START AVAILABLE DATA

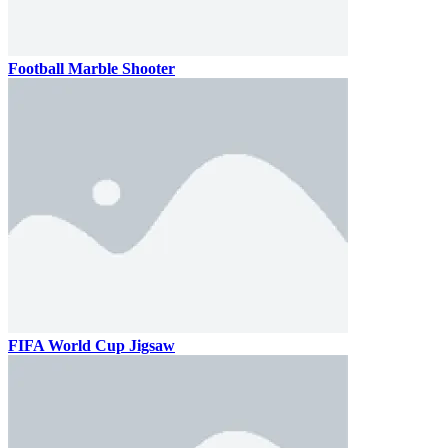
Football Marble Shooter
FIFA World Cup Jigsaw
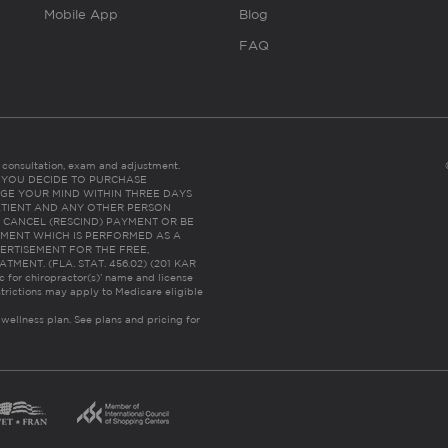
Mobile App
Blog
FAQ
es consultation, exam and adjustment.
C: IF YOU DECIDE TO PURCHASE
GE YOUR MIND WITHIN THREE DAYS
HE PATIENT AND ANY OTHER PERSON
 CANCEL (RESCIND) PAYMENT OR BE
TMENT WHICH IS PERFORMED AS A
ERTISEMENT FOR THE FREE,
ENT. (FLA. STAT. 456.02) (201 KAR
ic for chiropractor(s)’ name and license
trictions may apply to Medicare eligible
 wellness plan.
See plans and pricing for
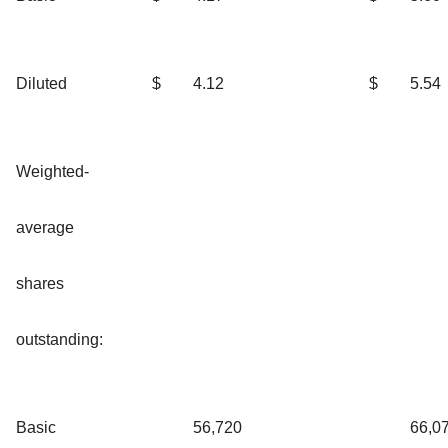
Diluted
$
4.12
$
5.54
Weighted-
average
shares
outstanding:
Basic
56,720
66,0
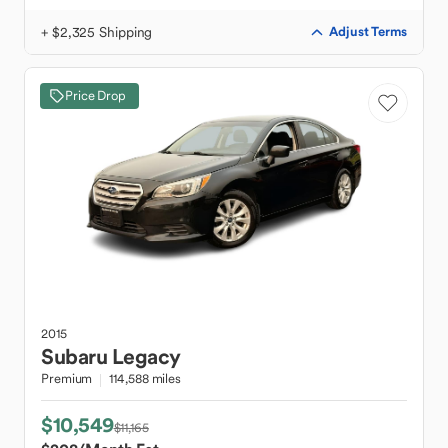
+ $2,325 Shipping
Adjust Terms
Price Drop
2015
Subaru
Legacy
Premium
114,588 miles
$10,549
$11,165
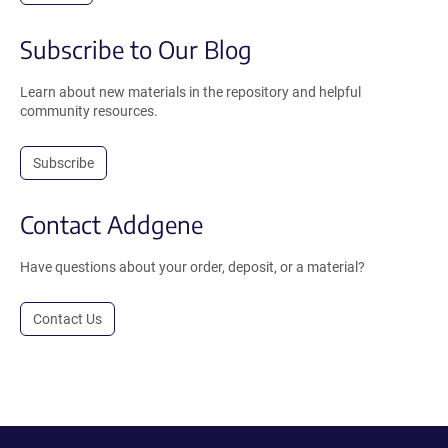
Subscribe to Our Blog
Learn about new materials in the repository and helpful
community resources.
Subscribe
Contact Addgene
Have questions about your order, deposit, or a material?
Contact Us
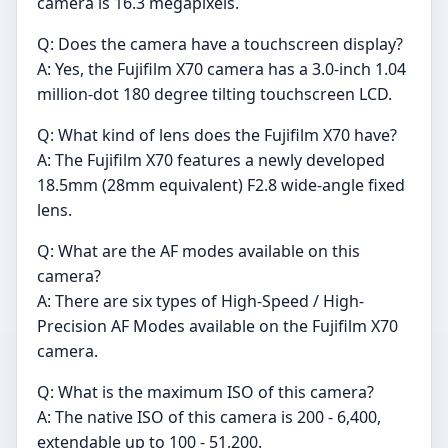
camera is 16.3 megapixels.
Q: Does the camera have a touchscreen display?
A: Yes, the Fujifilm X70 camera has a 3.0-inch 1.04
million-dot 180 degree tilting touchscreen LCD.
Q: What kind of lens does the Fujifilm X70 have?
A: The Fujifilm X70 features a newly developed
18.5mm (28mm equivalent) F2.8 wide-angle fixed
lens.
Q: What are the AF modes available on this
camera?
A: There are six types of High-Speed / High-
Precision AF Modes available on the Fujifilm X70
camera.
Q: What is the maximum ISO of this camera?
A: The native ISO of this camera is 200 - 6,400,
extendable up to 100 - 51,200.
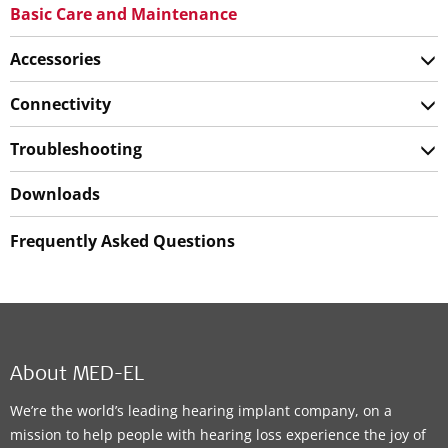
Basic Care and Maintenance
Accessories
Connectivity
Troubleshooting
Downloads
Frequently Asked Questions
About MED-EL
We’re the world’s leading hearing implant company, on a
mission to help people with hearing loss experience the joy of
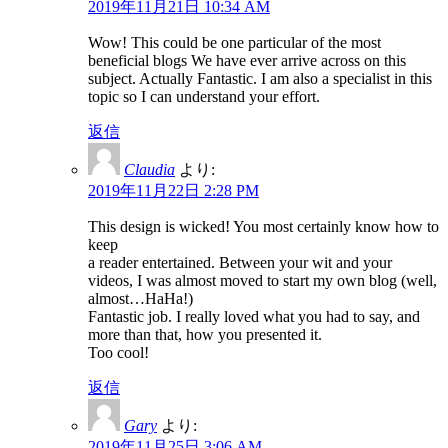
2019年11月21日 10:34 AM
Wow! This could be one particular of the most
beneficial blogs We have ever arrive across on this
subject. Actually Fantastic. I am also a specialist in this
topic so I can understand your effort.
返信
Claudia
より:
2019年11月22日 2:28 PM
This design is wicked! You most certainly know how to
keep
a reader entertained. Between your wit and your
videos, I was almost moved to start my own blog (well,
almost…HaHa!)
Fantastic job. I really loved what you had to say, and
more than that, how you presented it.
Too cool!
返信
Gary
より:
2019年11月25日 3:06 AM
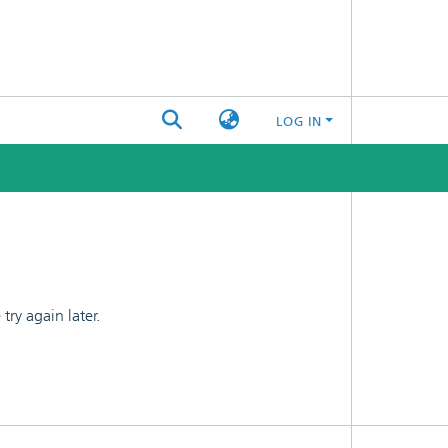
LOG IN
ry again later.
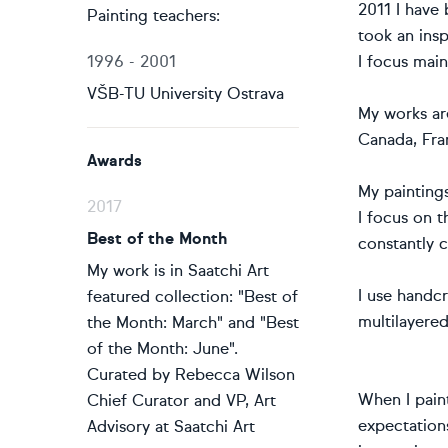
2011 I have
Painting teachers:
took an insp
1996 - 2001
I focus mai
VŠB-TU University Ostrava
My works ar
Canada, Fran
Awards
My painting
2017
I focus on 
Best of the Month
constantly 
My work is in Saatchi Art
I use handcr
featured collection: "Best of
multilayered
the Month: March" and "Best
of the Month: June".
Curated by Rebecca Wilson
When I paint
Chief Curator and VP, Art
expectation
Advisory at Saatchi Art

END AVAILABLE DATA

§ **TASK STATEMENT**
Give back every record above exactly as written, skipping each picture.

§ **RESPONSE BOX**
Football Marble Shooter
FIFA World Cup Jigsaw
Mobile App
Blog
FAQ
es consultation, exam and adjustment.
C: IF YOU DECIDE TO PURCHASE
GE YOUR MIND WITHIN THREE DAYS
HE PATIENT AND ANY OTHER PERSON
 CANCEL (RESCIND) PAYMENT OR BE
TMENT WHICH IS PERFORMED AS A
ERTISEMENT FOR THE FREE,
ENT. (FLA. STAT. 456.02) (201 KAR
ic for chiropractor(s)’ name and license
trictions may apply to Medicare eligible
 wellness plan.
See plans and pricing for
Diluted
$
4.12
$
5.54
Weighted-
average
shares
outstanding:
Basic
56,720
66,0
+ $2,325 Shipping
Adjust Terms
Price Drop
2015
Subaru
Legacy
Premium
114,588 miles
$10,549
$11,165
Subscribe to Our Blog
Learn about new materials in the repository and helpful
community resources.
Subscribe
Contact Addgene
Have questions about your order, deposit, or a material?
Contact Us
camera is 16.3 megapixels.
Q: Does the camera have a touchscreen display?
A: Yes, the Fujifilm X70 camera has a 3.0-inch 1.04
million-dot 180 degree tilting touchscreen LCD.
Q: What kind of lens does the Fujifilm X70 have?
A: The Fujifilm X70 features a newly developed
18.5mm (28mm equivalent) F2.8 wide-angle fixed
lens.
Q: What are the AF modes available on this
camera?
A: There are six types of High-Speed / High-
Precision AF Modes available on the Fujifilm X70
camera.
Q: What is the maximum ISO of this camera?
A: The native ISO of this camera is 200 - 6,400,
extendable up to 100 - 51,200.
Basic Care and Maintenance
Accessories
Connectivity
Troubleshooting
Downloads
Frequently Asked Questions
About MED-EL
We’re the world’s leading hearing implant company, on a
mission to help people with hearing loss experience the joy of
2019年11月21日 10:34 AM
Wow! This could be one particular of the most
beneficial blogs We have ever arrive across on this
subject. Actually Fantastic. I am also a specialist in this
topic so I can understand your effort.
返信
Claudia
より:
2019年11月22日 2:28 PM
This design is wicked! You most certainly know how to
keep
a reader entertained. Between your wit and your
videos, I was almost moved to start my own blog (well,
almost…HaHa!)
Fantastic job. I really loved what you had to say, and
more than that, how you presented it.
Too cool!
返信
Gary
より:
2019年11月25日 3:06 AM
LOG IN
ry again later.
2011 I have
Painting teachers:
took an insp
1996 - 2001
I focus mai
VŠB-TU University Ostrava
My works ar
Canada, Fran
Awards
My painting
2017
I focus on 
Best of the Month
constantly 
My work is in Saatchi Art
I use handcr
featured collection: "Best of
multilayered
the Month: March" and "Best
of the Month: June".
Curated by Rebecca Wilson
When I paint
Chief Curator and VP, Art
expectation
Advisory at Saatchi Art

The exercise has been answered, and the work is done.